This week we got to know Kelvin Smith, one of our local Welsh authors with a knack for humorous rhyme, and discover where his inspiration comes from and why he started to write in the first place...
Who are you? Tell us a little bit about yourself.
Hello, I'm Kelvin Smith, I'll be 66 next month, I have two grown up sons and 5 grandchildren.
I live in Cilfynydd, Pontypridd, South Wales.
My two main hobbies are Athletics (watching now!) and of course writing poetry and rhymes.
What first inspired you to start writing?
My first English Literature teacher at Secondary school, Mrs Sheen got me started in writing.
I was just 11 at the time, and she praised me for the poem she asked us to write.
I wasn't used to praise back then in a 60s Secondry school, so I felt quite chuffed and it obviously started me off on my life's obsession with writing.
What made you want to work with Rowanvale and be published?
I had two books published with an American company, and wasn't particularly happy with their decisions about the book price and format etc.
I'd read many good references written about Rowanvale, and soon learned that they were patient and down to earth, with plenty of advice, which gave me confidence and trust.
They were very complimentary about my books and did everything from the editing stage, right through to the printing.

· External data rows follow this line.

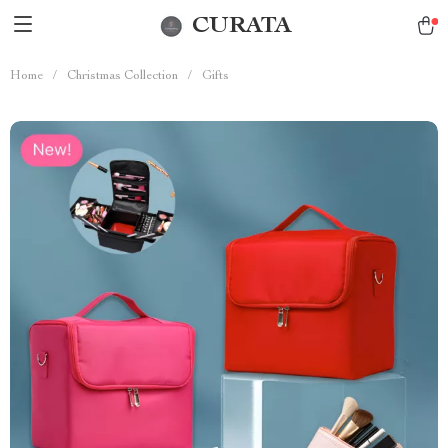
CURATA
Home
/
Christmas Collection
/
Gifts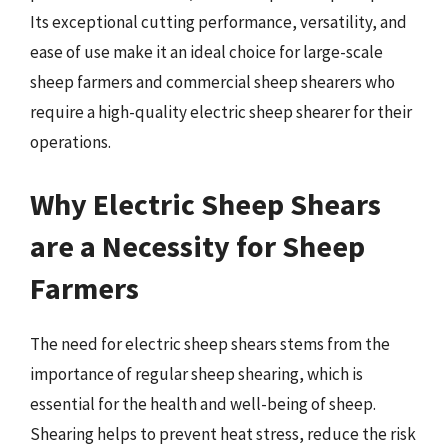
Its exceptional cutting performance, versatility, and
ease of use make it an ideal choice for large-scale
sheep farmers and commercial sheep shearers who
require a high-quality electric sheep shearer for their
operations.
Why Electric Sheep Shears
are a Necessity for Sheep
Farmers
The need for electric sheep shears stems from the
importance of regular sheep shearing, which is
essential for the health and well-being of sheep.
Shearing helps to prevent heat stress, reduce the risk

When you’re not writing, what are you reading?
My favourite Authors are, Dickens, Agatha Christie, and Alan Sillitoe (Loneliness of the Long-Distance Runner)

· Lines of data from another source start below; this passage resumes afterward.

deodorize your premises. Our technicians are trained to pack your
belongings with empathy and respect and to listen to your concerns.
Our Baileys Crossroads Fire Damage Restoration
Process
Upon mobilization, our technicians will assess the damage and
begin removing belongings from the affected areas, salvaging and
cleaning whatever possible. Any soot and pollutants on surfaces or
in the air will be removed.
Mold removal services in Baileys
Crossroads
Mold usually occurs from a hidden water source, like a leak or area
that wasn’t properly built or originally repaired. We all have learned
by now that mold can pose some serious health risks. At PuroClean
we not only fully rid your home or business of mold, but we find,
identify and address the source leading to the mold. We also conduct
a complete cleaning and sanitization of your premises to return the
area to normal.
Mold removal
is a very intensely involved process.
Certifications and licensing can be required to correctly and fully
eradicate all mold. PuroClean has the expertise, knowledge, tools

Again, it was Mrs Sheen who introduced these authors to us pupils by reading their stories to us throughout the term. I loved, Great Expectations.
Which work are you most proud of?
The last two books that I've had published with Rowanvale, Why Do I Look Like the Milkman Mam?, and, Poo-etry for Kids.

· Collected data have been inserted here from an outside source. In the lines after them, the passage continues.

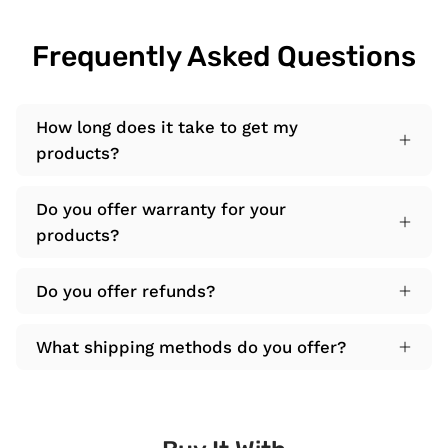
Frequently Asked Questions
How long does it take to get my
products?
Do you offer warranty for your
products?
Do you offer refunds?
What shipping methods do you offer?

These books gave me the most positive feedback from readers, especially the children's book.
What’s your best advice for handling writer's block?
I never seem to get writer's block, I can't help looking and listening to my surroundings, especially peoples' conversations, and with my own life experiences, there's always something buzzing around in my head.
What’s one thing you always have with you when you’re writing?
At one time I always carried a note book and pen, but now it's so easy to type any ideas that come to mind on my phone, especially when out and about.
I know only too well from experience, that if an idea isn't written down immediately, then it's forgotten and lost forever.
What is the one book you would take with you if you were stuck on a desert island?
I think the book I would take, would be The Essential Spike Milligan. I love his writing and poems, and the fact that he is absolutely crazy, but very very clever.
What is the best part about being an independently published author?
I can write things at my own pace, and use my own ideas whilst still getting all the advice and help I require.
What’s next for you?
Just writing really, I have two more books ready for publishing, a children's book, and an adult poetry book, (I say 'adult', because my books usually contain adult humour).
I love doing a book launch, where I normally get a good crowd listening to my work and antics, but because of the present situation with the virus, and social distancing, it would be impossible to do, so I'm just holding back until such time as it's safe to do so.